The motivation with which Professors Acemoglu, Johnson, and Robinson (or AJR) began their investigation was simple: Why were some countries rich in the medieval period but poor today, while others that had been poor had become rich? Was there something causal or mechanistic that underlay this “great reversal”? Their answer was deceptively simple: “Institutions”. That word is now thrown around a great deal — partly because of AJR’s work —without a clear understanding of what precisely is meant. By “institutions”, they meant direct and enforceable constraints on the exercise of power. Ideally, institutions evolved to balance the exercise of power between various groups, to limit the overuse of power, and to ensure that in the long run such growth-enhancing mechanisms as property rights were protected. This would allow investment, entrepreneurship, and growth to thrive.
AJR’s original paper more than two decades ago demonstrated this effect through a clever instrument. The question was how to demonstrate that institutions caused growth, and not that institutions grew up alongside or because of growing wealth. One way to make the case would be to identify institutions that emerged for reasons other than wealth and then check if countries with those institutions did better. To do that, AJR — one of whom is Turkish, and two of whom are English — turned naturally to colonialism. They made the quite defensible assumption that places during the colonial era where Europeans remained healthy attracted more European settlers; and that if a colony had more European settlers than indigenous subjects, their institutions were less likely to be designed to be purely extractive and unrepresentative. They then used this to demonstrate that places where European settlers happened to survive performed better over time. In fact, once “differences in European mortality rates” centuries ago were controlled for, “countries in Africa or those closer to the equator do not have lower incomes”. The “colonial origins of comparative development”, as they put it, were a remarkable insight into the power of institutional strength.

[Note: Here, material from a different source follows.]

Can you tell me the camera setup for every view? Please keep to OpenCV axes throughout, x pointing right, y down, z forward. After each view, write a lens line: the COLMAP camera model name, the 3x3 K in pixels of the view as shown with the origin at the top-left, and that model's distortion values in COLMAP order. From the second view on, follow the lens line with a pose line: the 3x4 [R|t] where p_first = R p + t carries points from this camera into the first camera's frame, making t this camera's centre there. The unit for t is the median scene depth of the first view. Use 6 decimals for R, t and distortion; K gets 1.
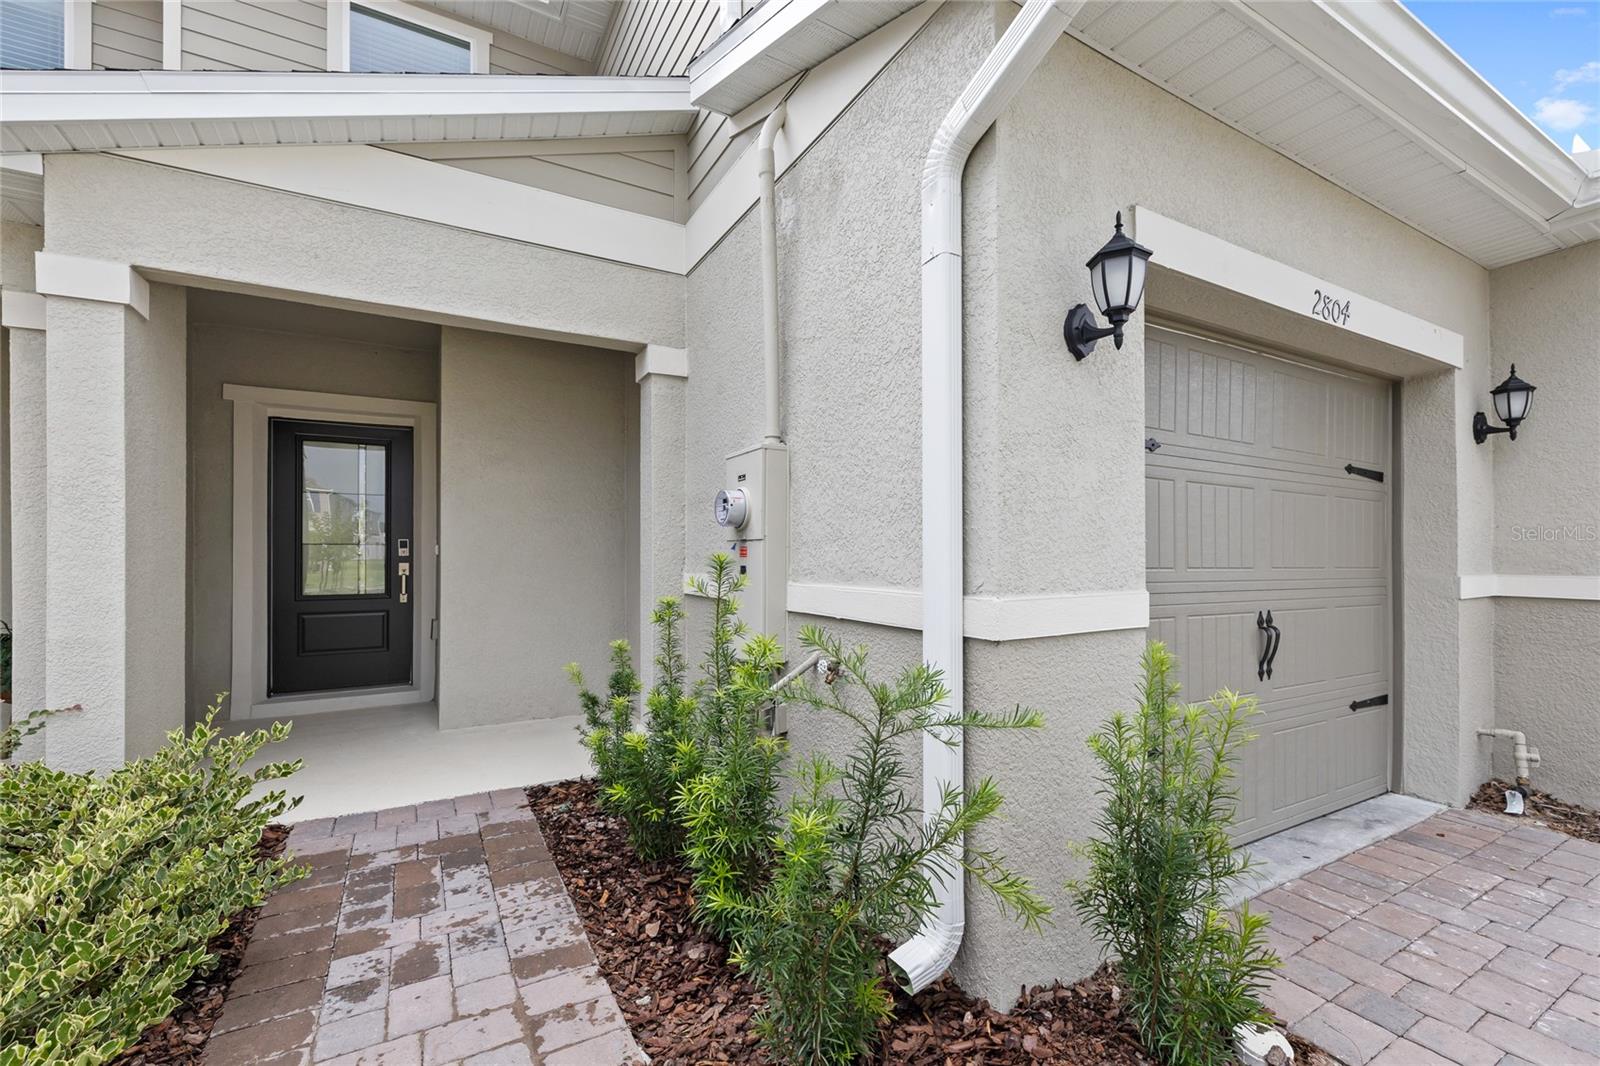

Since then, they have expanded their analysis into multiple fields, including agrarian tenure, the extension of the right to vote, and the persistence of elite power across generations. But the central argument — that institutional choice, not destiny or genetics — that AJR make for economic success has remained the same. It is an optimistic view of the world, and one that some in India should examine with care. The basic structure of liberal economic reform that has been argued for in this country for decades now is one, essentially, of institutional change. A state that reduces entrepreneurial risk, preserves property rights, creates independent regulators, dispenses justice swiftly, and does not monopolise savings is one that will ensure long-term prosperity.